** SUPPLIED RECORDS follows **
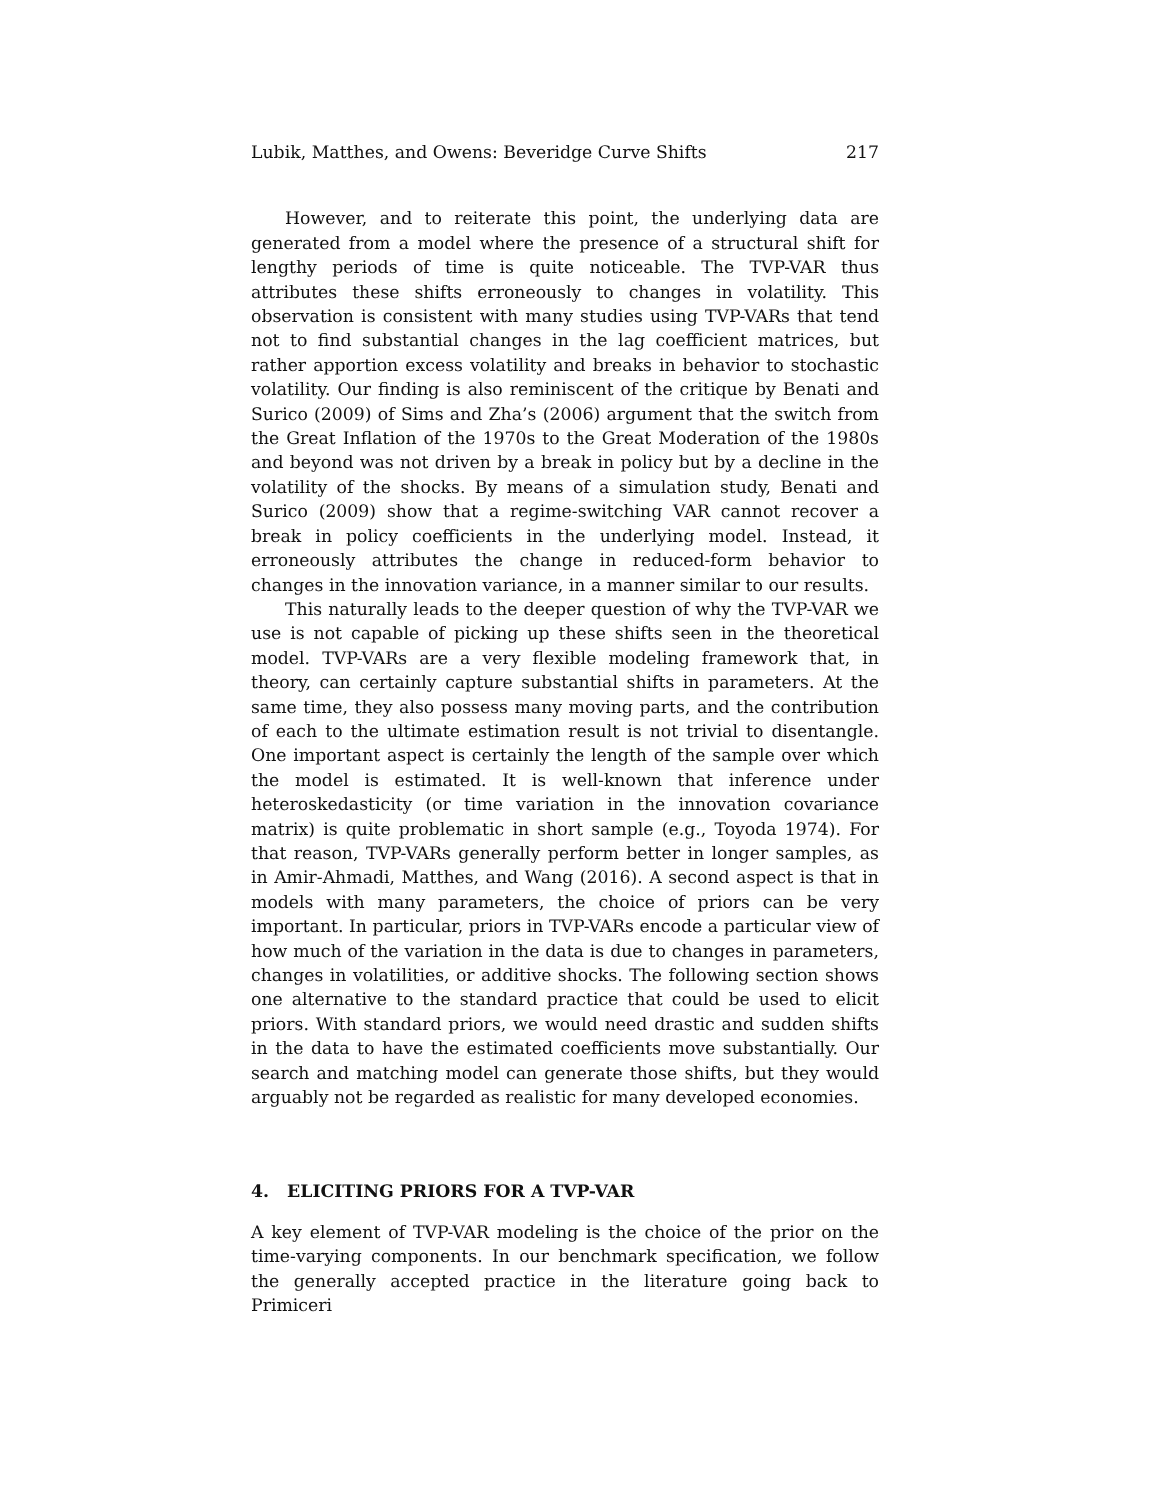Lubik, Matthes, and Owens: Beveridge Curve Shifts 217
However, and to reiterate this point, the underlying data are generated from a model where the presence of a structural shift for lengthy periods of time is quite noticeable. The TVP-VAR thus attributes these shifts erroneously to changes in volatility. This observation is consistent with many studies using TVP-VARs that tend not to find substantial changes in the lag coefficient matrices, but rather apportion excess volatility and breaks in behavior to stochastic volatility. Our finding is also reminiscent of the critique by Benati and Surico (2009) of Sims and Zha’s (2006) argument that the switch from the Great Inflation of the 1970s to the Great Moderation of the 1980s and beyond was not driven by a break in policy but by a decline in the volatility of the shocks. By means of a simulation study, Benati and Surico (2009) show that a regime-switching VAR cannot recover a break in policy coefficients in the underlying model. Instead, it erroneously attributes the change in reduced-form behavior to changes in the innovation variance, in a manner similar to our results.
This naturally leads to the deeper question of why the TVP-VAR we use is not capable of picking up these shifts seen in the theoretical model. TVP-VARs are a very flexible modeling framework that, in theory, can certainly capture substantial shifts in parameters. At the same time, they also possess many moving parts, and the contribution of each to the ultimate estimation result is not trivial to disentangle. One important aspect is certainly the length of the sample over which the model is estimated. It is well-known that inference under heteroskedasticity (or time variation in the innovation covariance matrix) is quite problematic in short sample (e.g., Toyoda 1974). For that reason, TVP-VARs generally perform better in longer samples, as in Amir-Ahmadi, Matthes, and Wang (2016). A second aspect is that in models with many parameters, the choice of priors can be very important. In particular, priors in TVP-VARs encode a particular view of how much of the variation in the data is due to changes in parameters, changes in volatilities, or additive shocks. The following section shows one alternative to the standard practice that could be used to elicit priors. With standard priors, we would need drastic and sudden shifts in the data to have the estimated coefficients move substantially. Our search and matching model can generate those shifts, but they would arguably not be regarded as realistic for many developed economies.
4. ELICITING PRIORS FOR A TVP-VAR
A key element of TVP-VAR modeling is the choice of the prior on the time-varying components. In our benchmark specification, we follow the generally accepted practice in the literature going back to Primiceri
** End of SUPPLIED RECORDS **
TASK DESCRIPTION:
Reproduce these records exactly, but not the pictures.

RESPONSE TO THE TASK:
Lubik, Matthes, and Owens: Beveridge Curve Shifts 217
However, and to reiterate this point, the underlying data are generated from a model where the presence of a structural shift for lengthy periods of time is quite noticeable. The TVP-VAR thus attributes these shifts erroneously to changes in volatility. This observation is consistent with many studies using TVP-VARs that tend not to find substantial changes in the lag coefficient matrices, but rather apportion excess volatility and breaks in behavior to stochastic volatility. Our finding is also reminiscent of the critique by Benati and Surico (2009) of Sims and Zha’s (2006) argument that the switch from the Great Inflation of the 1970s to the Great Moderation of the 1980s and beyond was not driven by a break in policy but by a decline in the volatility of the shocks. By means of a simulation study, Benati and Surico (2009) show that a regime-switching VAR cannot recover a break in policy coefficients in the underlying model. Instead, it erroneously attributes the change in reduced-form behavior to changes in the innovation variance, in a manner similar to our results.
This naturally leads to the deeper question of why the TVP-VAR we use is not capable of picking up these shifts seen in the theoretical model. TVP-VARs are a very flexible modeling framework that, in theory, can certainly capture substantial shifts in parameters. At the same time, they also possess many moving parts, and the contribution of each to the ultimate estimation result is not trivial to disentangle. One important aspect is certainly the length of the sample over which the model is estimated. It is well-known that inference under heteroskedasticity (or time variation in the innovation covariance matrix) is quite problematic in short sample (e.g., Toyoda 1974). For that reason, TVP-VARs generally perform better in longer samples, as in Amir-Ahmadi, Matthes, and Wang (2016). A second aspect is that in models with many parameters, the choice of priors can be very important. In particular, priors in TVP-VARs encode a particular view of how much of the variation in the data is due to changes in parameters, changes in volatilities, or additive shocks. The following section shows one alternative to the standard practice that could be used to elicit priors. With standard priors, we would need drastic and sudden shifts in the data to have the estimated coefficients move substantially. Our search and matching model can generate those shifts, but they would arguably not be regarded as realistic for many developed economies.
4. ELICITING PRIORS FOR A TVP-VAR
A key element of TVP-VAR modeling is the choice of the prior on the time-varying components. In our benchmark specification, we follow the generally accepted practice in the literature going back to Primiceri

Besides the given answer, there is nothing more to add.